Extrait du texte
○ ○ ○ ○ ○ ○ ○
Critiques Bifrost 31

Retrouvez sur l'onglet Critiques les chroniques de livres du Bifrost n°31 !

L'Affaire Jane Eyre

1985. Le Royaume-Uni est dirigé par la Goliath Corporation. Ce trust omnipotent, qui repoussa l'invasion nazie, entretient en Crimée un conflit larvé qui dure depuis cent trente ans. Thursday Next, vétéran de Balaklava, y perdit un frère, et s'éloigna de son fiancé. Thursday est employée aux LittéraTec, niveau OS-27 qui traque les contrefaçons littéraires. Car les Anglais de cette réalité alternée vénèrent l'écrit, au point de jouer Richard III en continu, façon Rocky Horror Show, ou de se baptiser en masse John Milton. On débat du Poète, comme s'il s'agissait du mauvais temps, tout en écoutant les shakesparleurs débiter des tirades, et les ménagères se demandent pourquoi Charlotte Brontë ne conclut pas son chef-d'œuvre par un beau mariage. Suite au vol du Martin Chuzzlewit de Dickens, Thursday Next est contactée par Tamworth. Le directeur du OS-5 soupçonne Achéron Hadès d'avoir fait le coup. Ce maître criminel, que tout le monde espérait mort, semble bénéficier de pouvoirs étranges, qui le soustraient à toute détection et lui permettent de conditionner ses adversaires. Mais si Achéron peut surgir au simple énoncé de son nom, nul ne connaît son visage. À l'exception de miss Next qui fut son élève à l'université, et l'objet de ses avances. Thursday accepte, délaisse Pickwick, son oiseau dodo (modèle 1.2), et part à la rencontre d'Hadès et sa bande, composée du docteur Müller, savant fou, d'un acteur cabotin, pléonasme, et des Félix, assassins par contrainte qui se transmettent leur visage. L'opération est un échec. À l'hôpital, Thursday reçoit la visite de son père, pirate temporel traqué par les Chronogardes qui retapent le continuum avec des ballons, et s'entretient avec elle-même. Next reprend l'affaire, d'autant que son oncle Mycroft est contraint par Hadès d'utiliser sa formidable invention pour effacer un personnage secondaire de Dickens. Mais le maître du mal souhaite maintenant s'en prendre à Jane Eyre. Or Thursday entretient un rapport intime avec le roman depuis que, petite, elle a favorisé la rencontre de Jane et du sombre Rochester.
○ ○ ○ ○ ○ ○ ○
Données enregistrées
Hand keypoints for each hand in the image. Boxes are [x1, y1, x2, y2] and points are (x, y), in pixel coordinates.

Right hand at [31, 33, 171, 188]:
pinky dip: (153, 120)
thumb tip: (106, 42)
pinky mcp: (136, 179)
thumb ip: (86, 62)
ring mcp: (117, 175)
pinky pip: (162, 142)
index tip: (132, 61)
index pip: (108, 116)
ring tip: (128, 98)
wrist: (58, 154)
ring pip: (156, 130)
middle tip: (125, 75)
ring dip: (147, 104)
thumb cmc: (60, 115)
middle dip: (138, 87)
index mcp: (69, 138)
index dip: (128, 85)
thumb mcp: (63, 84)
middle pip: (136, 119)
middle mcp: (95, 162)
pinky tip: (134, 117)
○ ○ ○ ○ ○ ○ ○
Consigne
Dans la critique de L'Affaire Jane Eyre, quels sont les membres de la bande d'Achéron Hadès ? Nommez-les tous.

Zone de réponse
- le docteur Müller, savant fou
- un acteur cabotin
- les Félix, assassins par contrainte qui se transmettent leur visage